Ketika meriset 'Negeri Bahagia', maka google hampir seluruhnya menayangkan novel Dominique Lapierre "The City of Joy". Novel tersebut bercerita tentang sebuah perkampungan KUMUH, dengan huruf besar, untuk menunjukkan betapa miskin dan sengsaranya orang-orang yang ditinggal di situ. Penulisnya menyebutnya sebagai mulut neraka, pusat kemelaratan di India. Saya lebih suka mengatakan "surga"nya neraka.
Nama perkampungan itu Anand Nagar, dari Bahasa India, yang kalau diterjemahkan berarti Negeri Bahagia. Sangat satir kalau dilihat dari kemiskinan yang mereka alami.
Begitupun, mereka yang berasal dari berbagai suku, agama, dan ras, menjalani hidup dengan bahagia. Dalam penderitaan mereka menjadi lebih dekat, tolong menolong, dan mencintai sesama tanpa melihat asal usul, agama, ras dan kelompoknya. Dalam kemelaratan, ada ruang yang penuh kepercayaan di antara mereka.
--
Kabar sedih itu datang di akhir tahun 2018. Rifai Pamone, Jurnalis Metro TV meninggal dunia karena sakit. Dunia media sosial, facebook dan twitter, ramai dengan ucapan belasungkawa. Cerita tentang Rifai seorang wartawan andal dengan masa depan gemilang, yang pergi di usia muda, mengisi laman facebook dan twitter di hari kepergiannya.
Dari sekian banyak cerita positif tersebut, sebuah akun facebook "bersyukur" atas kematian Rifai. Statusnya, dengan foto Rifai sedang live report demo 212, berbunyi masih ingat orang ini yang meliput demo 212 tahun 2016. Ketika itu, Rifai yang sedang melakukan laporan langsung, diintimidasi para pendemo dengan berteriak "Metro Tipu" berulang-ulang.
Saya menemukan "Ucapan Syukur" atas kematian Rifai sebagai lampiran yang dibagikan seorang teman di laman facebooknya. Saya ikut membagikan sebagai bentuk keprihatinan. Tapi, ketika saya mencarinya lagi, lampiran tersebut sudah tidak tersedia. Facebook memberi penjelasan: Lampiran ini mungkin sudah dihapus atau pengaturan privasi.
Ini memang terjadi di media sosial. Tapi, bukankah itu sebuah wajah realitas sosial yang sedang terjadi di Indonesia saat ini? Ada orang-orang yang dengan pongahnya menyatakan kegembiraannya atas kematian orang lain.

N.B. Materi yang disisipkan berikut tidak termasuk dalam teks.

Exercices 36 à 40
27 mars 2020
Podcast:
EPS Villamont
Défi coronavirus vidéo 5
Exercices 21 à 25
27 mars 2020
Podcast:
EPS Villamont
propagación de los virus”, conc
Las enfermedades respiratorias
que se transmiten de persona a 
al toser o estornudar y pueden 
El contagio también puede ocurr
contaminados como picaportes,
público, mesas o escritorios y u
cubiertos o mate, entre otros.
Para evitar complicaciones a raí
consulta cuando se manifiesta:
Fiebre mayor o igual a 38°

Seolah-olah mereka Tuhan yang sedang menghakimi manusia. Komentar-komentar yang jumlahnya cukup banyak lebih sadis lagi. Mulai dari mengatakan Rifai mendapat azab Allah, dia pantas mati, dan lain sebagainya, yang saya tidak sanggup menuliskannya. Betapa mereka yang berbahagia atas kematian orang lain, yang hanya mereka kenal di layar sosial media, sebenarnya orang-orang paling tidak bahagia.

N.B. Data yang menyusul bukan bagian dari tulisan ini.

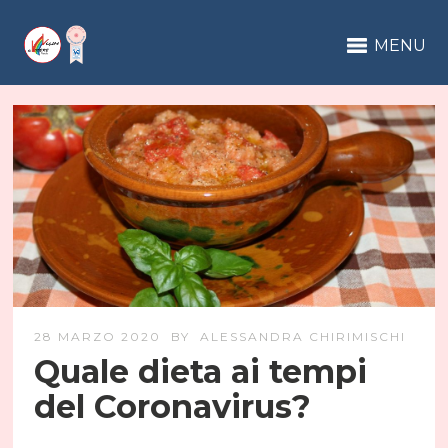
MENU
28 MARZO 2020
BY
ALESSANDRA CHIRIMISCHI
Quale dieta ai tempi
del Coronavirus?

Maret 2018, PBB mengeluarkan indeks untuk mengukur tingkat kebahagiaan di berbagai negara. Tingkat kebahagian yang diukur Gallup World Poll dan diberi nama "World Happiness Report", menelisik berbagai hal yang tidak melulu soal kemakmuran sebuah negara. Melalui The Sustainable Development Solutions Network for the United Nation, PBB mengukur beberapa aspek yaitu pendapatan, kebebasan, kepercayaan, harapan hidup sehat, dukungan sosial, dan kemurahan hati.

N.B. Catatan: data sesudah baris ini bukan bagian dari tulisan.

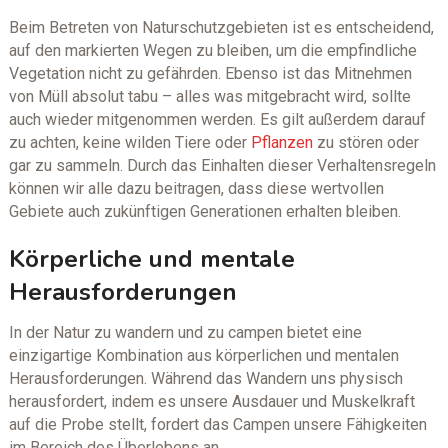
Beim Betreten von Naturschutzgebieten ist es entscheidend,
auf den markierten Wegen zu bleiben, um die empfindliche
Vegetation nicht zu gefährden. Ebenso ist das Mitnehmen
von Müll absolut tabu – alles was mitgebracht wird, sollte
auch wieder mitgenommen werden. Es gilt außerdem darauf
zu achten, keine wilden Tiere oder
Pflanzen
zu stören oder
gar zu sammeln. Durch das Einhalten dieser Verhaltensregeln
können wir alle dazu beitragen, dass diese wertvollen
Gebiete auch zukünftigen Generationen erhalten bleiben.
Körperliche und mentale
Herausforderungen
In der Natur zu wandern und zu campen bietet eine
einzigartige Kombination aus körperlichen und mentalen
Herausforderungen. Während das Wandern uns physisch
herausfordert, indem es unsere Ausdauer und Muskelkraft
auf die Probe stellt, fordert das Campen unsere Fähigkeiten
im Bereich des Überlebens an.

PBB mendeklarasikan sepuluh negara paling bahagia adalah Finlandia, Norwegia, Denmark, Islandia, Swiss, Kanada, Selandia Baru, Swedia, dan Australia. Negara-negara Nordik di Eropa Utara ada di peringkat atas, sementara negara yang dilanda perang dan kawasan Afrika sub-Sahara terperosok di barisan bawah.
Burundi adalah negara "paling tidak bahagia". Negara tersebut berada di Afrika bagian Timur yang berpenduduk sekitar 11 juta. Negara yang anjlok paling parah adalah Venezuela - yang sedang dilanda rusuh politik - turun 20 tingkat dari posisi 82 menjadi 102 tahun 2018.
Ada lima persamaan yang dimiliki negara-negara paling bahagia di dunia tersebut yaitu tingkat pemasukan yang sama, harapan hidup tinggi, kebebasan penuh dalam memilih, saling percaya, dan mempunyai prioritas yang pas dalam membangun negara. Mereka lebih memprioritaskan pendidikan, pekerjaan, kesejahteraan mental dan kehidupan keluarga daripada status personal, pemasukan, dan konsumerisme.